Does WORD PTR designating the size

of the ADDRESS operand (needing 16 bits

to "point" to the location of the operand)?

And does it mean that the actual operand to

which a WORD PTR points to might be only

8 bits in length? In other words, does

WORD PTR mean an 8 bit operand pointed to

by 16 bits (either in the instruction or by

an r/m code for a 16 bit register)?

And so what does BYTE PTR designate? Only

8 bits are need to point to the operand?

I am all befuddled over this - it can't really

be that impossible to grasp, can it?

Help.

Jerry Burnett [email protected]






Comments

  • : Does WORD PTR designating the size

    : of the ADDRESS operand (needing 16 bits

    : to "point" to the location of the operand)?

    : And does it mean that the actual operand to

    : which a WORD PTR points to might be only

    : 8 bits in length?
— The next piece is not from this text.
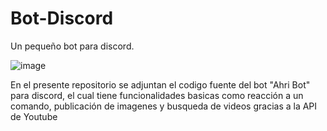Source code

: # Bot-Discord
Un pequeño bot para discord.

![image](https://user-images.githubusercontent.com/68876289/130303655-3f1240ef-633f-4c82-ba1f-e09e0e415210.png)

En el presente repositorio se adjuntan el codigo fuente del bot "Ahri Bot" para discord, el cual tiene funcionalidades basicas como reacción a un comando, publicación de imagenes y busqueda de videos gracias a la API de Youtube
In other words, does

    : WORD PTR mean an 8 bit operand pointed to

    : by 16 bits (either in the instruction or by

    : an r/m code for a 16 bit register)?

    : And so what does BYTE PTR designate? Only

    : 8 bits are need to point to the operand?

    : I am all befuddled over this - it can't really

    : be that impossible to grasp, can it?

    : Help.

    : Jerry Burnett [email protected]



    Look, it's simple. If you code



    mov memoryword, ax



    you don't have to use PTR, because the CPU sees, oh, it's AX, so it is a word. Now if you code



    inc memoryvar



    the cpu just increases the byte at [memoryvar]. But what if that causes an owerflow. There may be two cases:



    1. You are adressing a byte: the carry flag is set, and the byte is set to zero



    2. You are adressing a word: the following byte is increased by one.



    So here you have to give a PTR, because the CPU cannot know which case you mean.



    If you access a byte variable with PTR WORD, the following date may be corrupted. (because the next byte belongs to some other data)



    The adress itself can be either 8 or 16 Bits. It depains on the length. If the adress is lower than 128, the assembler uses the shorter form.



    I hope this helps a bit. If not, please repost or mail me.